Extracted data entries
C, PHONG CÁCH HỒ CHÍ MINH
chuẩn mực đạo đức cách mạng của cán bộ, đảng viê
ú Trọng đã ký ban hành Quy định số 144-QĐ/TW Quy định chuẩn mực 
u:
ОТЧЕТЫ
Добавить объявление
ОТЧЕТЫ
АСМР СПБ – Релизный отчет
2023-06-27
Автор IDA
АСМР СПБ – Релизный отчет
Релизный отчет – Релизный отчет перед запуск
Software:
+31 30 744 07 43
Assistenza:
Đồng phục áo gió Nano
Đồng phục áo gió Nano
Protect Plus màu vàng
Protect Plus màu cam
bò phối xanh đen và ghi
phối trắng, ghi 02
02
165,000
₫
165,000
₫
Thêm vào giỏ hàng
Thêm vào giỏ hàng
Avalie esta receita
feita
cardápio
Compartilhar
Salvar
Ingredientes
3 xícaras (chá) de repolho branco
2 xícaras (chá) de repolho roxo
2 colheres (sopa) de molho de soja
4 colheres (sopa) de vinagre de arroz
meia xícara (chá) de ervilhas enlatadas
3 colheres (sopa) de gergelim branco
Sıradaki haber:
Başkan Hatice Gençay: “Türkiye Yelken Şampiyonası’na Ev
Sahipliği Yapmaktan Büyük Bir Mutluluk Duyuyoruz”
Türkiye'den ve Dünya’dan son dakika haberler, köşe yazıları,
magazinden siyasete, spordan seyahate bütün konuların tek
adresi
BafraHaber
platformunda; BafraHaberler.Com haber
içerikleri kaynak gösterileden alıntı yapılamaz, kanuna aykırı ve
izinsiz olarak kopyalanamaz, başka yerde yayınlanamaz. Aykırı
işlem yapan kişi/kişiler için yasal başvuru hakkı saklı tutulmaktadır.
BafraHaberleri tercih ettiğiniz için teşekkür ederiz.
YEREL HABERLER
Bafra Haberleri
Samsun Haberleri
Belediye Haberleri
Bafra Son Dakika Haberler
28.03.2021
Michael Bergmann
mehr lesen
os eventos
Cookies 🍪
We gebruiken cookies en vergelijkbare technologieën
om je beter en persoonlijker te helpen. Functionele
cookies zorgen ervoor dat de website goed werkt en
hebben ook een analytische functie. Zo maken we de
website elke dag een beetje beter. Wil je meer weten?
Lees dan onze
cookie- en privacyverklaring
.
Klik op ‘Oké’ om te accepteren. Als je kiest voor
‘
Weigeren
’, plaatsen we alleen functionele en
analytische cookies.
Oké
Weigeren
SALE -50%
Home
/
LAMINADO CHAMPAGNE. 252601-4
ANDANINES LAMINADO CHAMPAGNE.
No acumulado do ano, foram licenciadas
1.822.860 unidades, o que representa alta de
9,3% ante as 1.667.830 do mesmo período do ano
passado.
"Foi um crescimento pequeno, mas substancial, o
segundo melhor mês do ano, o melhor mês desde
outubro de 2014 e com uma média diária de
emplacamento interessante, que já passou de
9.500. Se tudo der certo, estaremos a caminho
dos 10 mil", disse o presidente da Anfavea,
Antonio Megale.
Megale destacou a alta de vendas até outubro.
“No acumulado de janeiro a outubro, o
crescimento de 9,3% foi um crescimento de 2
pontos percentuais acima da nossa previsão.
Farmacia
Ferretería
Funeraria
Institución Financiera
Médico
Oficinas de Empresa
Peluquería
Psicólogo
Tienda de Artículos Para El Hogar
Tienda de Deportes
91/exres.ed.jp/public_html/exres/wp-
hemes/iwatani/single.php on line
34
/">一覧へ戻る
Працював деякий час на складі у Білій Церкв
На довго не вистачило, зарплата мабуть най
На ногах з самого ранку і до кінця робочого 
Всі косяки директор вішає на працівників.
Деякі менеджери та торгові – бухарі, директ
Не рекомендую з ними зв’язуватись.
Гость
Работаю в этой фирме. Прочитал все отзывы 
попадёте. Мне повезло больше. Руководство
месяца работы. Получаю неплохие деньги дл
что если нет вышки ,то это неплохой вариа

Directive: From the records above, copy every line that holds the word "analytische".

Answer area:
hebben ook een analytische functie. Zo maken we de
analytische cookies.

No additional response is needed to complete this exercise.